══ LISTED ENTRIES ══

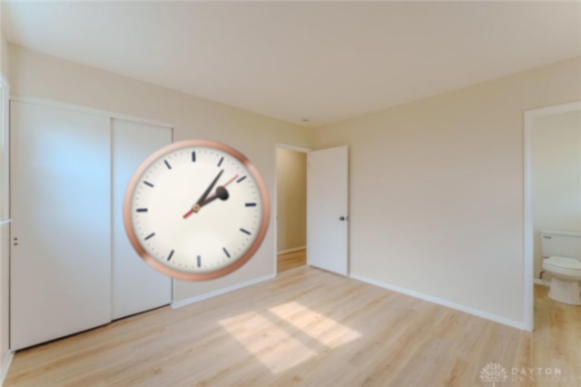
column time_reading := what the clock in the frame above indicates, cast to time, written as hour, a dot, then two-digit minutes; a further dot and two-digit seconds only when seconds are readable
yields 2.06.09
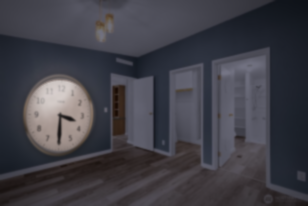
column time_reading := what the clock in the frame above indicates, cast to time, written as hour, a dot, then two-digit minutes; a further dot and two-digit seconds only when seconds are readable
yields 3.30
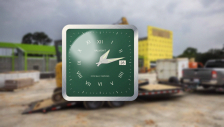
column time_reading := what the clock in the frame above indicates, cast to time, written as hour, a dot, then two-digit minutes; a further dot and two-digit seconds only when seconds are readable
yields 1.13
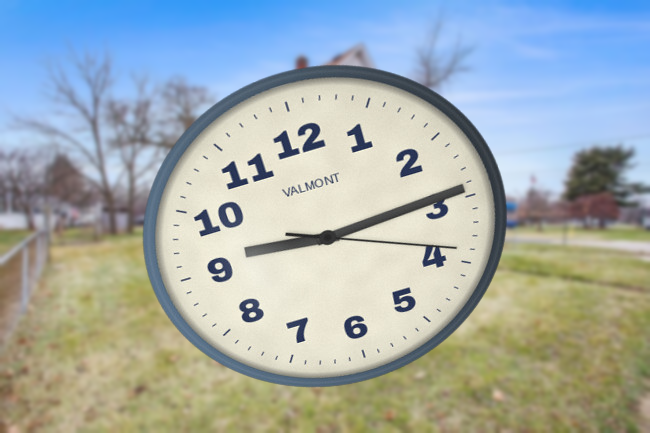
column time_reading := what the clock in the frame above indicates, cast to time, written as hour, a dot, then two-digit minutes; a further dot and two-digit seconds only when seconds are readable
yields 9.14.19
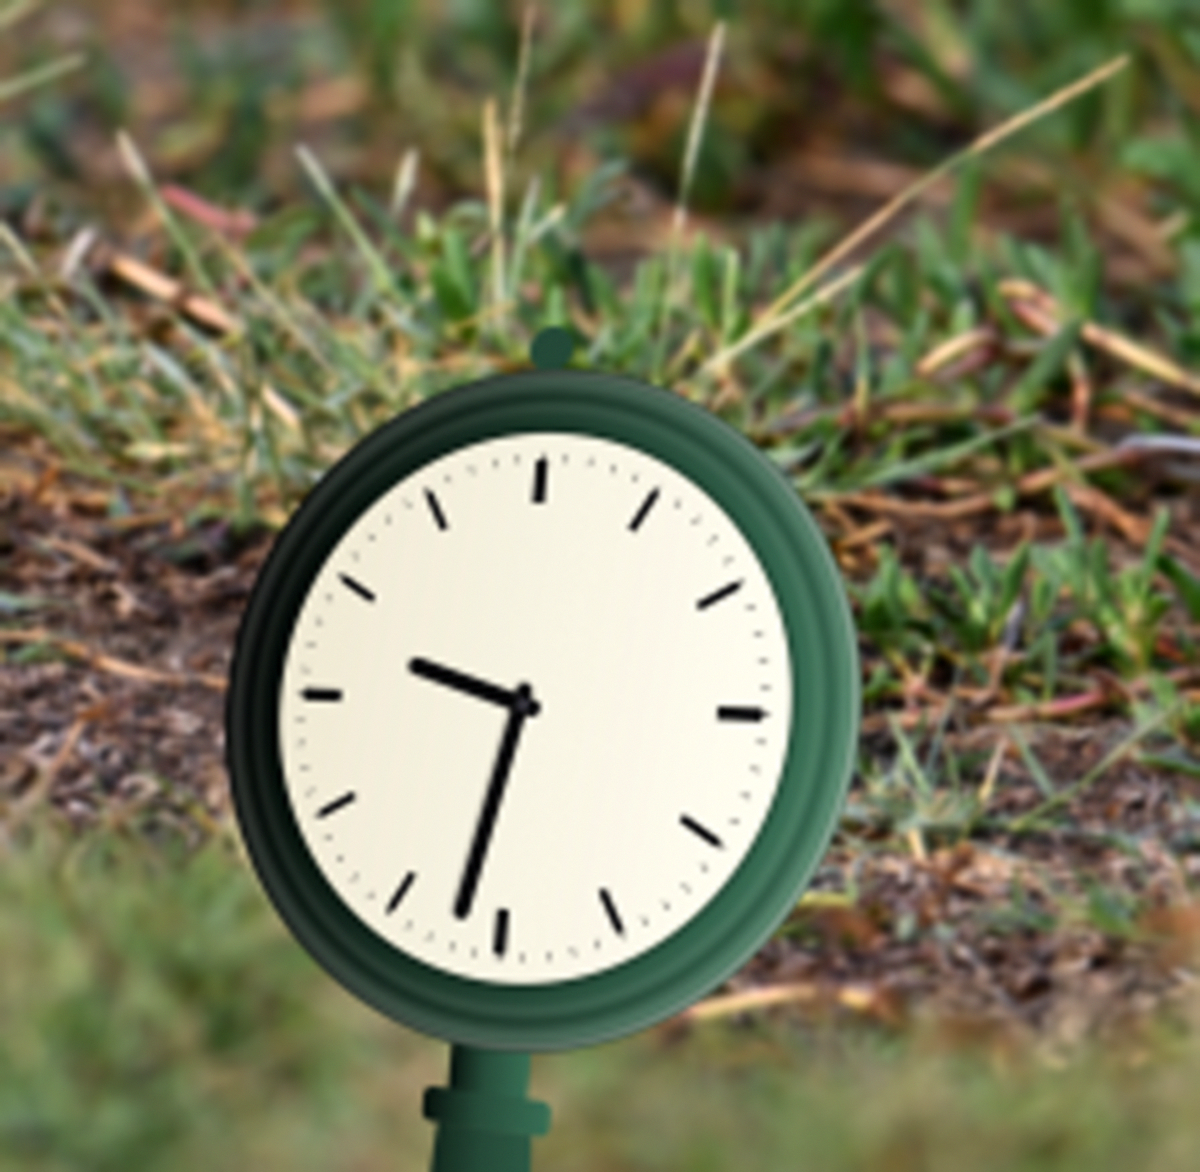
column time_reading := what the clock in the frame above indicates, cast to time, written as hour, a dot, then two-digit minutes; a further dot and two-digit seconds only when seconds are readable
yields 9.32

═══

*WHAT YOU HAVE TO DO:* Output the text lines of all five entries above verbatim, omitting the pictures.

*ANSWER TO THIS TASK:*
column time_reading := what the clock in the frame above indicates, cast to time, written as hour, a dot, then two-digit minutes; a further dot and two-digit seconds only when seconds are readable
yields 2.06.09
column time_reading := what the clock in the frame above indicates, cast to time, written as hour, a dot, then two-digit minutes; a further dot and two-digit seconds only when seconds are readable
yields 3.30
column time_reading := what the clock in the frame above indicates, cast to time, written as hour, a dot, then two-digit minutes; a further dot and two-digit seconds only when seconds are readable
yields 1.13
column time_reading := what the clock in the frame above indicates, cast to time, written as hour, a dot, then two-digit minutes; a further dot and two-digit seconds only when seconds are readable
yields 9.14.19
column time_reading := what the clock in the frame above indicates, cast to time, written as hour, a dot, then two-digit minutes; a further dot and two-digit seconds only when seconds are readable
yields 9.32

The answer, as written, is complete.